--- START ---
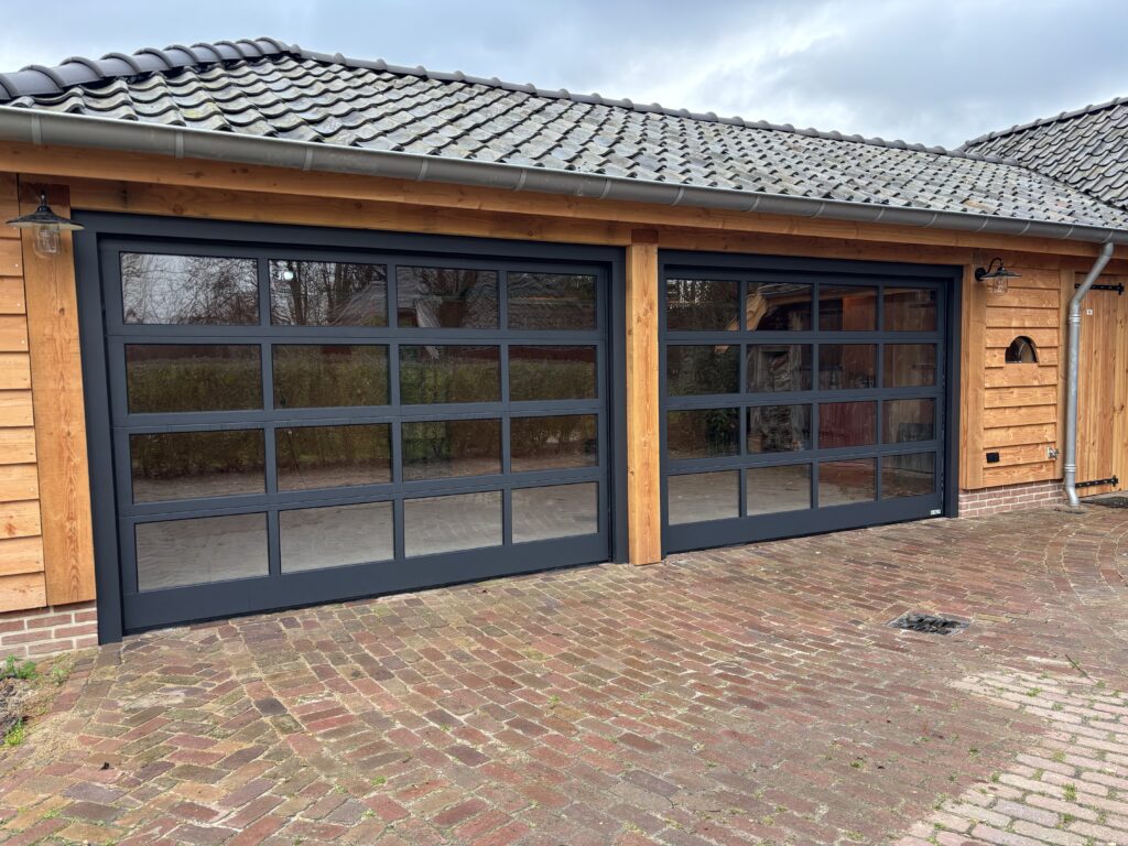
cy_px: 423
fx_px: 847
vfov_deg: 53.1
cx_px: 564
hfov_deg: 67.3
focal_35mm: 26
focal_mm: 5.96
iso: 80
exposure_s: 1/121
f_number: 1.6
--- END ---
--- START ---
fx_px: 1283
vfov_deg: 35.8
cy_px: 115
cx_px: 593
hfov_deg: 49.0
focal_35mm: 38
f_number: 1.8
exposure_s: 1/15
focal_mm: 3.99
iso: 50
--- END ---
* About this exercise
Using the data above, print exactly the lines from the line that contains "hfov_deg: 67.3" through the line that contains "f_number: 1.6", with both included.

* Task output
hfov_deg: 67.3
focal_35mm: 26
focal_mm: 5.96
iso: 80
exposure_s: 1/121
f_number: 1.6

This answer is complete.